Noon and Wilder build their characters the same way they built their world, with attention to detail and dimension.  No character is truly known from the start, not to the reader,not to each other.  Emerald Keeper Teeka starts off young, earnest, sure of his talents as a Keeper but he is only two months into his  first Contract and feels every bit the novice coming from a sheltered background.  He delights in each new sensation and experience and is devastated by Brandt’s death.  I had so many questions at the beginning.  What is a Keeper?  What is the training they keep referring to?  What is a Contract? Part of the joy of this story is that the answers are unveiled in small increments as the story unfolds. The character of Senior Hunter Quill is built in conjunction with that of Teeka, both characters fleshing out and becoming real the more we get to know them and their backstory (as told to each other).  Their secondary and side characters all equally authentic, all equally detailed.
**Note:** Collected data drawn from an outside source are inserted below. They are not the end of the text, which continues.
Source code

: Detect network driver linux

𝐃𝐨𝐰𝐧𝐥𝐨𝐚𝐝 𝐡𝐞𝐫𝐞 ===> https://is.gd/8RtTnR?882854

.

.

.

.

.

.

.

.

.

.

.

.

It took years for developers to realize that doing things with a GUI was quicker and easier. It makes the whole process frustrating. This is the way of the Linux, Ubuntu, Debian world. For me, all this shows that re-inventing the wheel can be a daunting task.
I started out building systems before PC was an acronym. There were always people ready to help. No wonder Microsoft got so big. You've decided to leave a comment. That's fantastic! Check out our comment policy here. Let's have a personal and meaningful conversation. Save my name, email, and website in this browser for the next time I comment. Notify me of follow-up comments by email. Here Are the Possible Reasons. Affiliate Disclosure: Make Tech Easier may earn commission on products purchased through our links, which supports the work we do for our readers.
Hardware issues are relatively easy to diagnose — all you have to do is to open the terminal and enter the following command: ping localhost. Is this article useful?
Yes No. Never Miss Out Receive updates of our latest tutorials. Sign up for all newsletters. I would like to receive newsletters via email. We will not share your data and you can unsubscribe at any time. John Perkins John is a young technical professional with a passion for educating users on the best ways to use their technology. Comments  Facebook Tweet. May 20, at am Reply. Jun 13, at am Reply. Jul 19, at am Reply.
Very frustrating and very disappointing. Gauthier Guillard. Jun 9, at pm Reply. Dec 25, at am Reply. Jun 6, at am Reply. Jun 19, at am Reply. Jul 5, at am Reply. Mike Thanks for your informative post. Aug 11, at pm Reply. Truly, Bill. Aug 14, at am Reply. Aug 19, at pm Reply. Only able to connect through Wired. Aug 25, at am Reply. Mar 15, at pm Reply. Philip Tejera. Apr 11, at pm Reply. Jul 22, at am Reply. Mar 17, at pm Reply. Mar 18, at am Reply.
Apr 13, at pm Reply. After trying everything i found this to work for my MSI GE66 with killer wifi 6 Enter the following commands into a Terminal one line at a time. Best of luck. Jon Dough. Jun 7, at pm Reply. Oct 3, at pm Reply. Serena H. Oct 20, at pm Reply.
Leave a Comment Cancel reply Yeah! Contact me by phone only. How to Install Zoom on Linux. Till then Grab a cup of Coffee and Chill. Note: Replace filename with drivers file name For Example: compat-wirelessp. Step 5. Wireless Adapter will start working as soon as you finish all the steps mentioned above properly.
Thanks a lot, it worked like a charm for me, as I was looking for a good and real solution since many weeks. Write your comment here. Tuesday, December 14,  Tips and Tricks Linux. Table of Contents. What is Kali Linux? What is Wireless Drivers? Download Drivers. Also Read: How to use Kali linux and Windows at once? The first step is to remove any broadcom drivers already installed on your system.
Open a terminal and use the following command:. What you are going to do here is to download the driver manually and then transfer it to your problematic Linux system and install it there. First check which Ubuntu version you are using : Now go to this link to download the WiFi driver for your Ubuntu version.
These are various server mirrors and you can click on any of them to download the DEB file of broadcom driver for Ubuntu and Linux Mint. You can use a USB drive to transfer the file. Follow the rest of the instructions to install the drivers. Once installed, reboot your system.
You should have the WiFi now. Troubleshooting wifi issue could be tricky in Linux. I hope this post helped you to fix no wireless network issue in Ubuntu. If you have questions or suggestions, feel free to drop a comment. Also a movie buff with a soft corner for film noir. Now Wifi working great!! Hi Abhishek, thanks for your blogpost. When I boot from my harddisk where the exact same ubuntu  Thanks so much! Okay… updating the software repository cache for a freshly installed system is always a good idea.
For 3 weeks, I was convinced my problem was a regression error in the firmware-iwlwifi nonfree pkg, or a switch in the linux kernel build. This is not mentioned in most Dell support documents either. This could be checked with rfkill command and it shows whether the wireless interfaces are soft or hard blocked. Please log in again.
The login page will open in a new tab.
I again wavered between a 4.5 and 5 rating with this story.  But a few things kept it from perfection with me.  Actually, that would be one thing,  the ending. Teeka’s future seemed headed in the right direction, as is the relationship between two main characters I have come to love.  But there was still so much more to be settled. I can’t give specifics here as I don’t want to spoil this wonderful book for anyone, I just felt that there was just a few too many loose ends left not tucked in to the beautiful tapestry they wove for us. Teeka would never have left one of his knitting projects in such a state nor did I expect it given all that went before in the story.  I hope both authors can be persuaded to continue Teeka and Quill’s saga.  They have made a great world and I, for one, am ready for more journeys there.

Cover:  Cover art by Alessio Brio, an artist I am also not familiar with.  Here she takes the colors I usually don’t like in a cover and uses them to create a stunning cover redolent of the heat beating down on the desert dunes.  Outstanding job.  Conveys the location of the story and the authors names are clear and easy to read.